» Dataset content:

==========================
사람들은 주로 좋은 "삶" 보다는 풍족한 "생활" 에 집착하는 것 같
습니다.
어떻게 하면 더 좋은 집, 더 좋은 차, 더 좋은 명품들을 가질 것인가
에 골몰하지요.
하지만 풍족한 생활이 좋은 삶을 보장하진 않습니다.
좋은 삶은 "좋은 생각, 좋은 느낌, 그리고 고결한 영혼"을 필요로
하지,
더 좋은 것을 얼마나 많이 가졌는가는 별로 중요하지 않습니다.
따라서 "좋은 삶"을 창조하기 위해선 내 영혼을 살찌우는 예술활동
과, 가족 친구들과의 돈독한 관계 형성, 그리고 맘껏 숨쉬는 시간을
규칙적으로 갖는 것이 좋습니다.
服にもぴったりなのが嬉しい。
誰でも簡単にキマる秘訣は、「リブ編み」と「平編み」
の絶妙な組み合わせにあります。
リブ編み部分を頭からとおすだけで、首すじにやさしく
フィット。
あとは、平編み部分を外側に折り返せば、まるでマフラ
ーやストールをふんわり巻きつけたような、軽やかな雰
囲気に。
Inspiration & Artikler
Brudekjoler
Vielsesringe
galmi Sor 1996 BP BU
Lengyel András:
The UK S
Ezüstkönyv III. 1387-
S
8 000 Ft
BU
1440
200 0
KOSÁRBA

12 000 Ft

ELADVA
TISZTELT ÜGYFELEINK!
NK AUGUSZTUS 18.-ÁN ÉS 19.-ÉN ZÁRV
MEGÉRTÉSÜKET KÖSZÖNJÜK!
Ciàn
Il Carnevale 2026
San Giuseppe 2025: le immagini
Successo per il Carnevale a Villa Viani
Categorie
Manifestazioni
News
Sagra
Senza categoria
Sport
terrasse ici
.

» Directions for this task: Show the lines above that include "않습니다".

» Answer to the exercise:
하지만 풍족한 생활이 좋은 삶을 보장하진 않습니다.
더 좋은 것을 얼마나 많이 가졌는가는 별로 중요하지 않습니다.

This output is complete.